您总是可以使用一些数学函数,但请注意,如果不小心使用它们可能会导致不正确的结果:
You could always use some math functions, but notice that using them without care could cause incorrect results:
import math
math.log(n, 2).is_integer()
或者:
math.log2(n).is_integer()
- 值得注意的是,对于任何
n <= 0
,这两个函数都会抛出一个ValueError
,因为它在数学上是未定义的(因此不应该出现逻辑问题). - Worth noting that for any
n <= 0
, both functions will throw aValueError
as it is mathematically undefined (and therefore shouldn't present a logical problem).
或者:
abs(math.frexp(n)[0]) == 0.5
还应注意,对于某些数字,这些函数并不准确,实际上会给出错误结果:
math.log(2**29, 2).is_integer()
将给出False
math.log2(2**49-1).is_integer()
将给出True
math.frexp(2**53+1)[0] == 0.5
将给出True
!!
math.log(2**29, 2).is_integer()
will giveFalse
math.log2(2**49-1).is_integer()
will giveTrue
math.frexp(2**53+1)[0] == 0.5
will giveTrue
!!
这是因为
math
函数使用浮点数,而那些具有 固有的准确性问题.This is because
math
functions use floats, and those have an inherent accuracy problem.根据数学文档,具有给定基数的
log
实际上计算log(x)/log(base)
这显然很慢.log2
据说更准确,也可能更有效.位操作是简单的操作,不调用任何函数.According to the math docs, the
log
with a given base, actually calculateslog(x)/log(base)

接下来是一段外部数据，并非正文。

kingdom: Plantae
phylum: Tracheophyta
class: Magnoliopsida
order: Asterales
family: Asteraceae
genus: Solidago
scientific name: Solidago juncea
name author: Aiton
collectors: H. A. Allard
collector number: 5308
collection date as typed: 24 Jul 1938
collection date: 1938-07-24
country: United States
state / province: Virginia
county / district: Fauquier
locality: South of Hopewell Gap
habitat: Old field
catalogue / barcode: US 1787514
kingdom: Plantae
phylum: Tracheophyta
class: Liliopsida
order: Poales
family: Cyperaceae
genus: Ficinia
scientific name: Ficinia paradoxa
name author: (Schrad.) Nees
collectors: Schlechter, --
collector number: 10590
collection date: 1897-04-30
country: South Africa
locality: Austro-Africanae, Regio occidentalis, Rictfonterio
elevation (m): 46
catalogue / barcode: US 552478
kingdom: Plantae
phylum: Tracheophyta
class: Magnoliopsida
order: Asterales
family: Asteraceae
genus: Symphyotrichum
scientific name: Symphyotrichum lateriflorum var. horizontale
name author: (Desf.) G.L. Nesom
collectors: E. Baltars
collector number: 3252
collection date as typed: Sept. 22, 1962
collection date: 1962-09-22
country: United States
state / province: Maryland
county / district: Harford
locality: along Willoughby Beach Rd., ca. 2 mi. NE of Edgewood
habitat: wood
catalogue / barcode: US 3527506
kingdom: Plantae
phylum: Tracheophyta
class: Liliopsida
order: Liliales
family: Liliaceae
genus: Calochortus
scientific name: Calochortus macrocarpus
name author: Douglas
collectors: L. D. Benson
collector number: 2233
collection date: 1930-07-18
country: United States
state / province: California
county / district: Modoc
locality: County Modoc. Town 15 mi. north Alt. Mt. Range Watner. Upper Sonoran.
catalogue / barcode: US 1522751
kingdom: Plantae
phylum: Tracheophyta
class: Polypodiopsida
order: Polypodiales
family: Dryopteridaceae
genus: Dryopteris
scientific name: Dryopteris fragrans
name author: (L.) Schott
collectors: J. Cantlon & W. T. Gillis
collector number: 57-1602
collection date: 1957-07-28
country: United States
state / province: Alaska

which is obviously slow.log2
is said to be more accurate, and probably more efficient. Bit manipulations are simple operations, not calling any functions.所以结果是:
log
withbase=2
:0.67 秒log
withbase=2
: 0.67 secfrexp
:0.52 秒log2
:0.37 秒位操作:0.2 秒
The code I used for these measures can be recreated in this REPL.
这篇关于如何检查给定的数字是否是 2 的幂?的文章就介绍到这了,希望我们推荐的答案对大家有所帮助,也希望大家多多支持IT屋!